Kita tidak memandang dari perbedaan tetapi dengan perbedaan tersebutlah kita akan saling melengkapi asal tidak saling menghina dan mencemooh.
memang tidak semua daerah faktor sosial sama tetapi kita dapat menyikapi hal tersebut dengan cara toleransi saling membantu dan membuang rasa ingin benar sendiri. dan juga dapat dilakukan dengan cara tkad dan niat karena dengan itulah kita akan dapat memenuhi semua.

Anonymous said...

kan udh berkembang kurikulum tingkat satuan pendidikan ( KTSP )yg disesuaikan dgn keadaan sosial masing-masing daerah...
jd mgkn itu solusi keadaan sosial yang berbeda diatasi dgn ktsp...
qt liat dlu hsil ktsp beberapa thn lg...
apakah berhasil???
pling tidak, tu mrpkn usaha dalam skala besar.
Lathifa Ajria Farhati
2102407014
pend. bhs jawa

Anonymous said...

Perbedaan pasti akan selalu ada. Tinggal bagaimana cara kita menyikapinya. Jika antara masyarakat yang satu dan yang lainnya memiliki perbedaan, maka dalam mengembangkan kurikulum sebaiknya memperhatikan perbedaan itu sehingga dapat menghasilkan kurikulum yang bermanfaat bagi semua daerah dan tidak menimbulkan kesenjangan antara daerah yang satu dengan yang lainnya.
MELIA JUNIARTI
4101407021
PEND. MATEMATIKA 1A

Anonymous said...

Ya kita menyikapinya dengan menyesuaikannya dengan lingkungan sekitar di daerah tersebut.Apa mungkin di daerah terpencil akan memiliki sistem belajar yang sama dengan daerah kota?Tentu saja tidak,tapi apabila di daerah tersebut diubah sedemikian rupa sehingga tercipta suasana belajar yang menyenangkan tidak menutup kemungkinan adanya persamaan dengan daerah kota.Pengembangan kurikulum di masing-masing daerah diproses dengan menyesuaikan keadaan lingkungan setempat tanpa mengabaikan adat istiadat serta kebudayaan daerah tersebut.

Anonymous said...

VISCARIA MUFTIANA
4101404541
PENDIDIKAN MATEMATIKA
Menurut saya perbedaan yang ada dalam masyarakat kita merupakan suatu bentuk keanekaragaman yang telah ada sejak jaman dahulu dengan berbagai budaya yang berbeda-beda dan sebagai generasi penerus, kita hanya bisa menghargai, mengembangkan dan melestarikannya selama masih menjunjung tinggi norma-norma yang berlaku. keanekaragaman tersebut merupakan salah satu penunjang dari pengembangan kurikulum yang berlaku,sehingga Pengembangan kurikulum tersebut harus dilakukan sesuai dengan keadaan dan kondisi masyarakat sekitar yang bersangkutan.

Arga said...

Dalam menyikapi hal ini kita paling tidak harus mengenal adat istiadat dan budaya daerah lain, sehingga kita bisa saling menghormati dan menghargai antar daerah.

Anonymous said...

> _DATA_

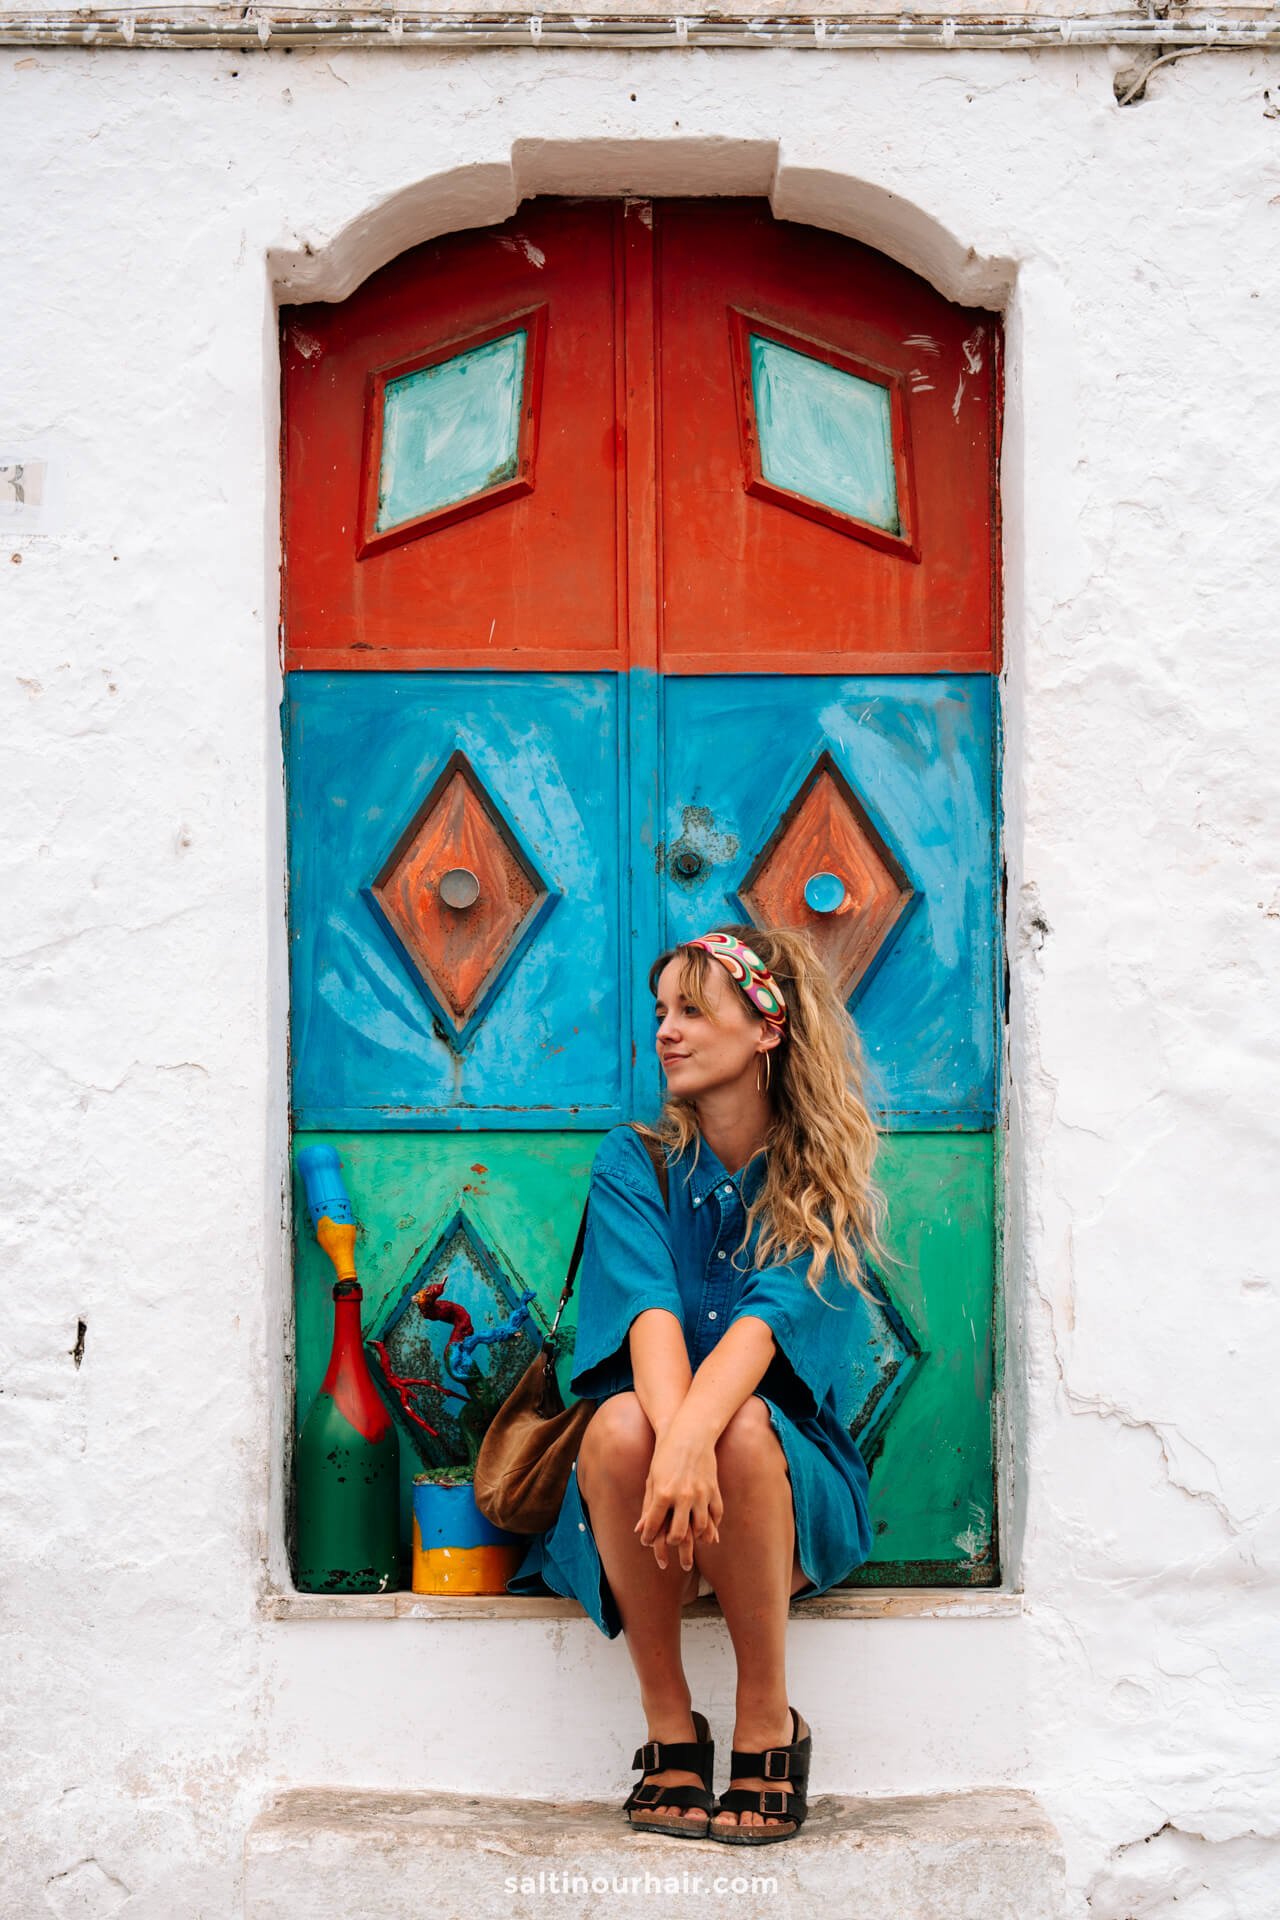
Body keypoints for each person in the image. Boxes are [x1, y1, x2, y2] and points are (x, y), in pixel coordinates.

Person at [506, 924, 886, 1846]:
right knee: (622, 1426)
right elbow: (650, 1320)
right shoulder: (632, 1161)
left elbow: (760, 1335)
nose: (666, 1032)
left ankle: (767, 1716)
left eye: (692, 1011)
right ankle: (670, 1724)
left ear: (767, 1031)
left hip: (772, 1500)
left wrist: (695, 1449)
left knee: (744, 1426)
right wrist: (674, 1450)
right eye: (661, 1013)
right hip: (647, 1509)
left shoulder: (817, 1185)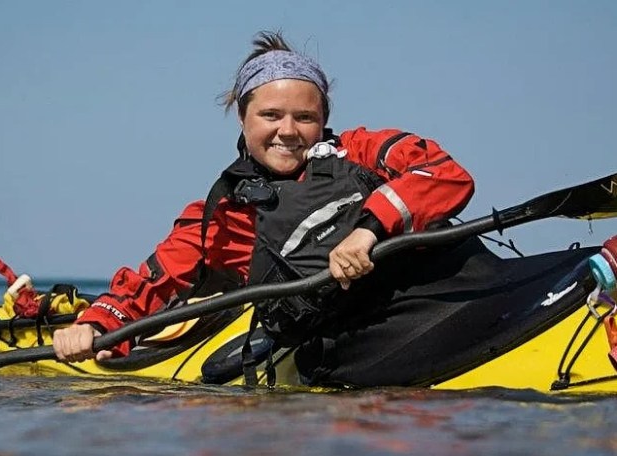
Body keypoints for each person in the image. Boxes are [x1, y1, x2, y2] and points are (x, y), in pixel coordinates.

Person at [53, 31, 475, 385]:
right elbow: (151, 284)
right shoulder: (221, 217)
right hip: (361, 346)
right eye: (271, 115)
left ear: (324, 117)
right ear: (243, 117)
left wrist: (368, 230)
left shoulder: (363, 150)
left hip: (447, 296)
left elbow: (445, 174)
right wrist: (95, 326)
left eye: (305, 117)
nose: (288, 132)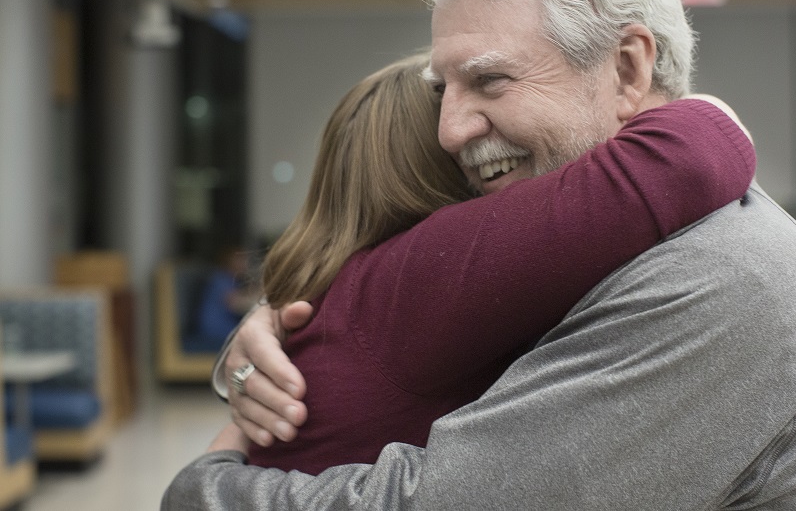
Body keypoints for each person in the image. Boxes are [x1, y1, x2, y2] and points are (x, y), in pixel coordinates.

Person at [164, 0, 796, 510]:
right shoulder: (601, 250)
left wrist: (208, 488)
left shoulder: (722, 274)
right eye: (444, 91)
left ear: (627, 68)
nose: (449, 131)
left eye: (490, 80)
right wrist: (264, 349)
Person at [235, 52, 752, 474]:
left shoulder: (337, 293)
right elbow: (694, 150)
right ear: (432, 160)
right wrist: (703, 102)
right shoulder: (420, 271)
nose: (464, 129)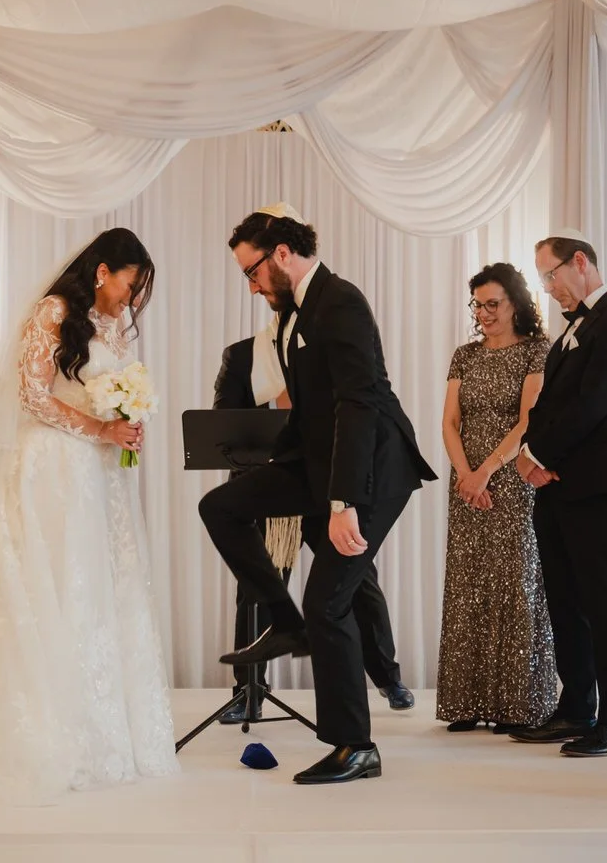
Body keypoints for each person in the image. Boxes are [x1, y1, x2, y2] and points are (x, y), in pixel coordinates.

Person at [0, 228, 178, 803]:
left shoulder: (111, 326)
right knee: (52, 584)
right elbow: (32, 395)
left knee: (99, 590)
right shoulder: (53, 311)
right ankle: (45, 738)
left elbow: (108, 387)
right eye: (131, 286)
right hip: (52, 466)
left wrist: (128, 421)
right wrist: (99, 426)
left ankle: (104, 737)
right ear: (104, 271)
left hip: (99, 473)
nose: (132, 301)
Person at [199, 203, 436, 785]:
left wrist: (341, 502)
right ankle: (283, 621)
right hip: (317, 463)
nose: (251, 286)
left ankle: (356, 747)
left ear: (281, 254)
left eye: (251, 271)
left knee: (329, 601)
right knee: (222, 506)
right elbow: (311, 415)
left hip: (373, 472)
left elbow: (357, 406)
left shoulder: (340, 301)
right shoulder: (294, 312)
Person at [213, 324, 414, 725]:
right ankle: (247, 691)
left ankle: (387, 678)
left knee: (359, 584)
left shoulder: (321, 354)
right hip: (270, 489)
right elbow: (223, 428)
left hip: (324, 493)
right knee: (257, 590)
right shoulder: (240, 357)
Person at [511, 228, 607, 758]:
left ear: (581, 262)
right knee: (565, 602)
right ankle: (576, 708)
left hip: (596, 485)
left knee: (604, 602)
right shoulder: (566, 335)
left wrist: (534, 456)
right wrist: (532, 453)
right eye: (542, 279)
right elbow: (547, 410)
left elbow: (593, 404)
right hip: (556, 489)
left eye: (551, 275)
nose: (548, 289)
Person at [436, 263, 556, 734]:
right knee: (469, 588)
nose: (483, 313)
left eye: (493, 304)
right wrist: (466, 475)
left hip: (510, 479)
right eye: (477, 305)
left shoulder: (536, 352)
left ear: (516, 303)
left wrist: (486, 472)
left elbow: (529, 420)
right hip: (467, 485)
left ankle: (519, 704)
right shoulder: (465, 355)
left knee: (516, 584)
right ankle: (466, 702)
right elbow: (448, 423)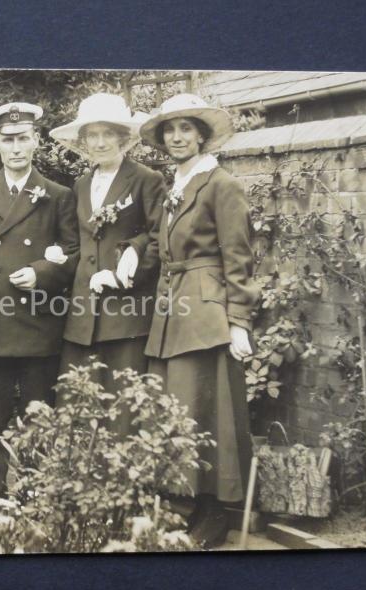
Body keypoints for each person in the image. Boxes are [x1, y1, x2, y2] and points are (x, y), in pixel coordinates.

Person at [139, 93, 260, 547]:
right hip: (174, 310)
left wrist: (239, 321)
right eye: (169, 131)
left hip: (206, 313)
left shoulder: (220, 183)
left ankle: (215, 512)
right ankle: (185, 505)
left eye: (186, 129)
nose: (176, 137)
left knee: (209, 413)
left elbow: (239, 256)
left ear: (201, 136)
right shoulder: (178, 185)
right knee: (179, 410)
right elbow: (160, 247)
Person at [0, 102, 80, 498]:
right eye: (8, 140)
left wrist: (41, 272)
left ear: (36, 141)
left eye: (23, 138)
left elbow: (73, 254)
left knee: (40, 417)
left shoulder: (58, 195)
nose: (17, 147)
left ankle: (38, 495)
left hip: (39, 324)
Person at [49, 92, 165, 434]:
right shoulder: (80, 185)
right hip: (82, 316)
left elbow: (160, 238)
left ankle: (121, 486)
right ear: (83, 141)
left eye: (107, 134)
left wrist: (125, 268)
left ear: (123, 137)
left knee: (121, 410)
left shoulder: (146, 179)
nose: (99, 143)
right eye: (92, 136)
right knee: (78, 408)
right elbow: (77, 244)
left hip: (125, 315)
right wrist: (54, 257)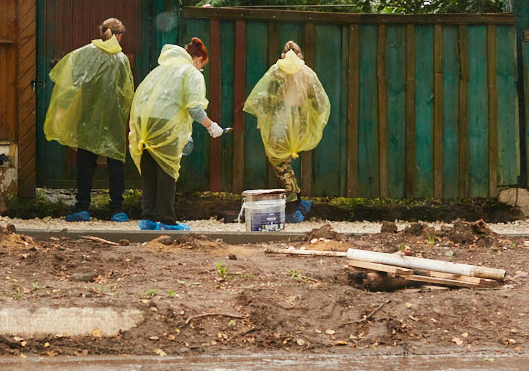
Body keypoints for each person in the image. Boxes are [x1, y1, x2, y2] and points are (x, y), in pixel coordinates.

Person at [128, 37, 225, 231]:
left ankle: (148, 219)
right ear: (198, 59)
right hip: (165, 125)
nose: (200, 69)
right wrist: (211, 126)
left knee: (150, 172)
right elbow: (194, 109)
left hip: (143, 122)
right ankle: (167, 220)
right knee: (167, 171)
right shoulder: (190, 72)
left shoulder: (162, 69)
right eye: (202, 65)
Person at [43, 18, 135, 222]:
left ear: (102, 31)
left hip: (87, 116)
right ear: (119, 35)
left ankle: (82, 208)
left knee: (85, 163)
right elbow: (127, 90)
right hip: (113, 118)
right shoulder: (121, 59)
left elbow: (70, 76)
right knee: (116, 162)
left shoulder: (86, 53)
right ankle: (117, 209)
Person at [243, 40, 331, 222]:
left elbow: (268, 98)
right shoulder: (307, 73)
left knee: (279, 162)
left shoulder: (277, 70)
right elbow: (319, 102)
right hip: (298, 122)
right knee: (285, 162)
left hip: (280, 120)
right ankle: (299, 201)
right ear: (300, 55)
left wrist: (262, 118)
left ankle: (293, 206)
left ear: (283, 55)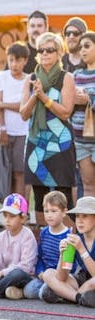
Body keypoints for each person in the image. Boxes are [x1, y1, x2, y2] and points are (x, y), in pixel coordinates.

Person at [19, 31, 76, 215]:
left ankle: (67, 241)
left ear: (59, 53)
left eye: (49, 50)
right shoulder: (31, 79)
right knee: (39, 193)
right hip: (37, 140)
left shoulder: (66, 78)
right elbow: (24, 114)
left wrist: (44, 97)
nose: (44, 53)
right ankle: (44, 238)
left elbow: (66, 112)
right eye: (41, 50)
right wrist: (36, 97)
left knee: (63, 193)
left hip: (61, 141)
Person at [39, 195, 95, 307]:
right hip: (82, 279)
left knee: (92, 283)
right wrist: (62, 255)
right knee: (48, 274)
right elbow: (61, 277)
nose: (80, 221)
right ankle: (78, 298)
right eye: (78, 216)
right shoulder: (76, 238)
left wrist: (82, 250)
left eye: (85, 216)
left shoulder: (80, 243)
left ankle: (67, 295)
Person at [0, 42, 31, 201]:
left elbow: (25, 107)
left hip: (23, 132)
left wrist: (4, 104)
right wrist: (2, 128)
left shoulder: (28, 80)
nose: (14, 64)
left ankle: (19, 207)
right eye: (11, 60)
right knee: (4, 172)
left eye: (18, 60)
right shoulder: (2, 77)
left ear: (25, 61)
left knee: (19, 172)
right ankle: (7, 207)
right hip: (4, 131)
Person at [24, 190, 71, 300]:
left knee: (44, 290)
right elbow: (40, 256)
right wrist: (40, 272)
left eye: (54, 211)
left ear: (64, 212)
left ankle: (59, 292)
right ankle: (56, 293)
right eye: (46, 211)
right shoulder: (44, 232)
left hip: (61, 276)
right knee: (28, 291)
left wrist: (57, 277)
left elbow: (70, 264)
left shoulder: (68, 235)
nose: (49, 215)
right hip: (44, 276)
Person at [70, 31, 95, 198]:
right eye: (81, 47)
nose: (83, 50)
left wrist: (89, 99)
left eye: (87, 46)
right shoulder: (75, 75)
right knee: (88, 186)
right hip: (80, 139)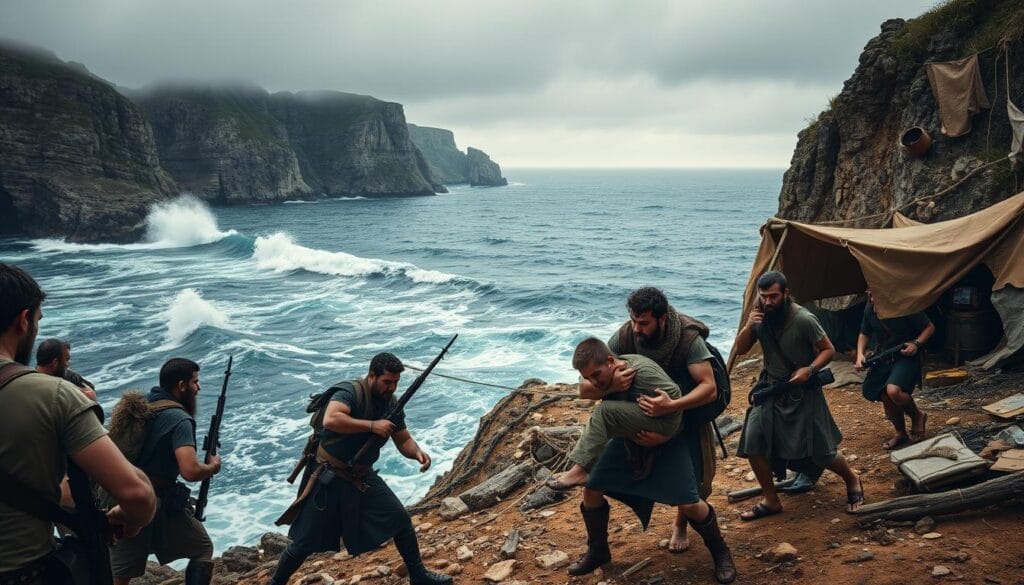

> _TUGAS ANDA_
A: Sebutkan semua nama orang yang tercantum dalam kutipan dokumen.
B: Apa kepanjangan KTSP menurut kutipan dokumen?
C: Salin bagian kutipan dokumen dari "memang tidak semua" sampai "beberapa thn lg..." tanpa perubahan apa pun.

> _HASIL YANG DIHARAPKAN_
A: Lathifa Ajria Farhati, MELIA JUNIARTI, VISCARIA MUFTIANA, Arga

B: Kurikulum tingkat satuan pendidikan.

C:
memang tidak semua daerah faktor sosial sama tetapi kita dapat menyikapi hal tersebut dengan cara toleransi saling membantu dan membuang rasa ingin benar sendiri. dan juga dapat dilakukan dengan cara tkad dan niat karena dengan itulah kita akan dapat memenuhi semua.

Anonymous said...

kan udh berkembang kurikulum tingkat satuan pendidikan ( KTSP )yg disesuaikan dgn keadaan sosial masing-masing daerah...
jd mgkn itu solusi keadaan sosial yang berbeda diatasi dgn ktsp...
qt liat dlu hsil ktsp beberapa thn lg...